> Exercise details
Without any of the pictures, set down the data below exactly.

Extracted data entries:
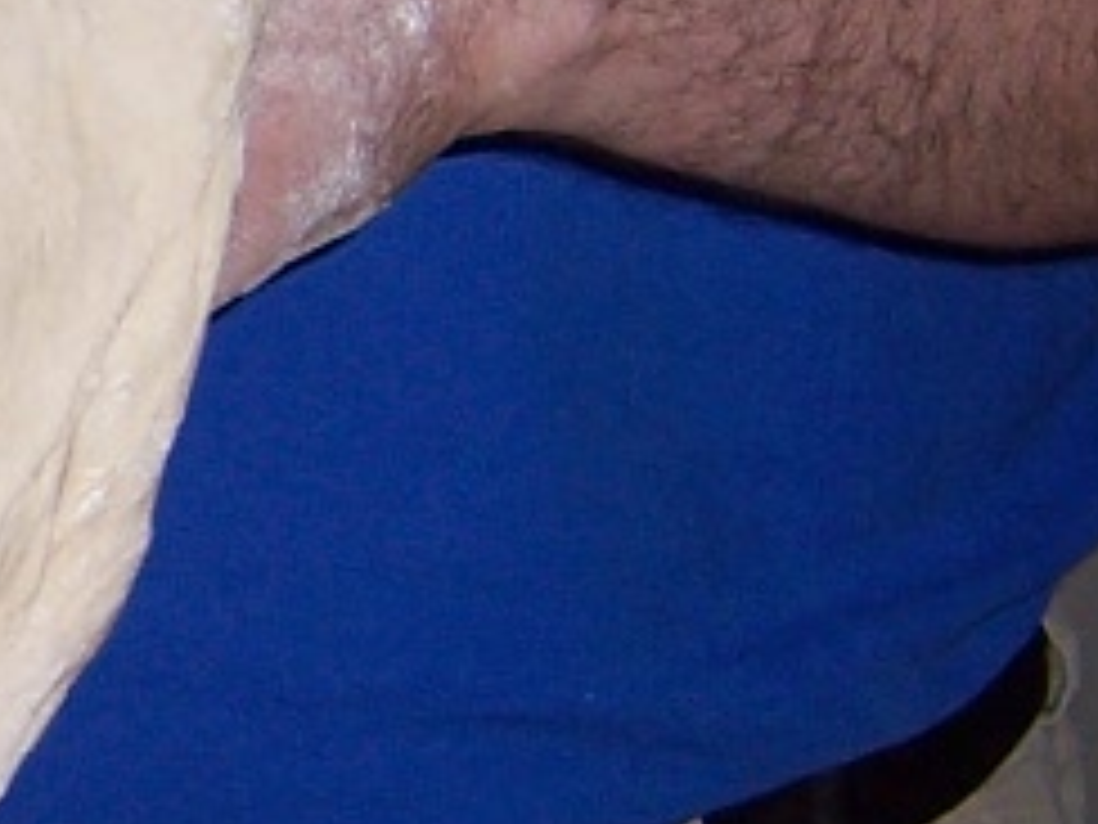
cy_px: 270
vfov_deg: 9.2
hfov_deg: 11.6
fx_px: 5139
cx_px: -639
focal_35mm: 162
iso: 80
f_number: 2.8
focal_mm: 5.5
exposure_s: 1/60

> Response to this exercise
cy_px: 270
vfov_deg: 9.2
hfov_deg: 11.6
fx_px: 5139
cx_px: -639
focal_35mm: 162
iso: 80
f_number: 2.8
focal_mm: 5.5
exposure_s: 1/60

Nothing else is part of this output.